Work to complete: Extend the news report below on the judge's limits on the Whitmer kidnapping plot defense, starting right after its last sentence.

Text shown:
-=-=-

A Judge Has Sharply Limited What Accused Michigan Kidnap Plotters Can Say In Their Defense

Defendants won’t be able to ask Jayson Chambers about his security firm, Exeintel, and they can’t ask his partner, Henrik Impola, about perjury allegations.

When the trial of five men accused of plotting to kidnap Michigan Gov. Gretchen Whitmer begins next month, the defendants will be barred from discussing a security firm owned by a key FBI agent in the case, as well as whether a second agent perjured himself, a federal judge has ruled.

The decision, handed down by Judge Robert J. Jonker on Wednesday, is a significant blow to the defendants’ core strategy of claiming they were entrapped by overzealous government operatives. The prosecution has said it does not intend to call those agents as witnesses, but defendants are expected to do so, and they had hoped to raise questions about their motives for opening the probe and for pushing it forward.

Last year, BuzzFeed News revealed that while working for the FBI, agent Jayson Chambers had incorporated a security company called Exeintel, and that just months before the kidnapping investigation began he had touted his government counterterrorism work while trying to land a private contract valued at as much as $6 million. Defense attorneys queried whether his work on the Michigan case was driven in part by his business interests.

His partner, agent Henrik Impola, meanwhile, was accused of perjuring himself on the stand in an unrelated case several years ago. It’s unclear if the perjury charge was fully investigated or if Impola was ever disciplined, but defendants believed it could help undermine evidence he gathered during the investigation.

-=-=-

Data extract:

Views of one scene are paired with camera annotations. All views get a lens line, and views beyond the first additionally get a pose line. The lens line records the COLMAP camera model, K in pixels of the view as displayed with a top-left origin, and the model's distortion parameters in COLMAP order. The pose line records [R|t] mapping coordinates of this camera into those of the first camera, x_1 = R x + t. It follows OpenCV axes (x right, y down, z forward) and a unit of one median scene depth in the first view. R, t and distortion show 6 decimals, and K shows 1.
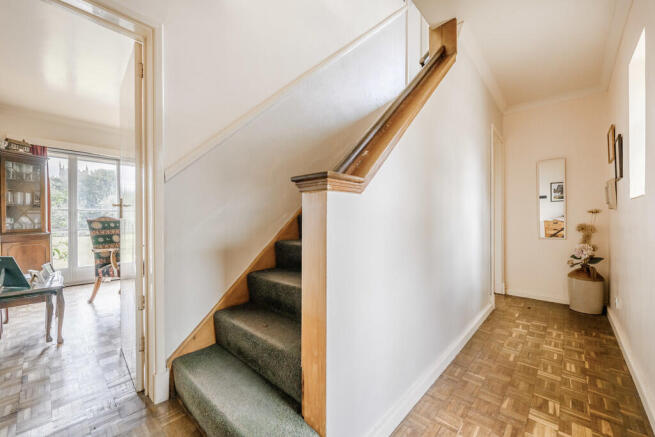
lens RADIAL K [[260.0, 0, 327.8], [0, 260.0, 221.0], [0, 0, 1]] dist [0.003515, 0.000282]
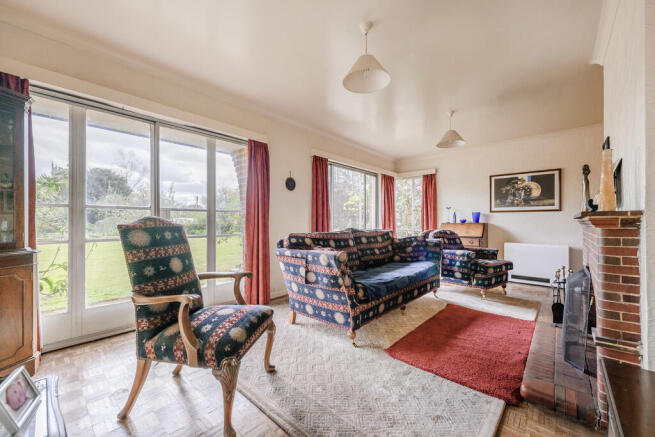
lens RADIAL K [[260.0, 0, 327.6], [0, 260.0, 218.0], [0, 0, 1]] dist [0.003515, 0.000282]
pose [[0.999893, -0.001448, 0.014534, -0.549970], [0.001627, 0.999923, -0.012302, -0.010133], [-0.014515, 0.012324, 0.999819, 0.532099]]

-=-=-

Written answer:
In his ruling, Judge Jonker wrote that the Exeintel question was irrelevant and that there was no indication Chambers “is trying to leverage his existing role as FBI agent, or the resources of the FBI more broadly, in any way.” As for Impola, the judge ruled that there was minimal evidence supporting the perjury claim and that the opportunity to raise it in court could confuse the jury and turn the kidnapping case into a “minitrial on public perceptions of the FBI.”

Making matters more complicated for the defendants, Jonker also ruled that the defendants could not cite dozens of their own statements, which were captured in recordings or in text messages, and which they say show that they didn’t want to take part in the alleged violent plot.

Attorneys for the defendants could not immediately be reached or declined to comment.

The defendants — Barry Croft, Adam Fox, Kaleb Franks, Daniel Harris, and Brandon Caserta — were arrested in October 2020 and are accused of plotting to snatch the sitting governor from her lakeside vacation home and potentially carry her out of state for trial. A sixth defendant, Ty Garbin, pleaded guilty over a year ago and is cooperating with the prosecution. Eight other men stand accused of related crimes in state court, and three of them also are claiming entrapment.

A bid to get the entire case dismissed prior to trial failed last month. And now, with trial just weeks away, the five remaining defendants asked to use their own out-of-court statements to help bolster their entrapment claims. That strategy depends on proving the men were not only induced by the government to participate in the conspiracy but also that they were not predisposed to criminal acts.

Defense attorneys had hoped to share those statements to the jury without having to call their clients to testify, an always risky (and rarely employed) gambit given that they’d face cross-examination by the prosecution.

At the same time, Jonker said he would permit out-of-court statements by FBI agents who worked on the case.

“The statements of government agents, made within the scope of their duties as FBI agents on a matter within the scope of their official duties are admissible for the defense,” the judge wrote. He also ruled that some statements made by the confidential informants in the case, specifically those that were “directly and expressly authorized by a government agent,” can be admitted when trial begins on March 8 in federal court in Grand Rapids.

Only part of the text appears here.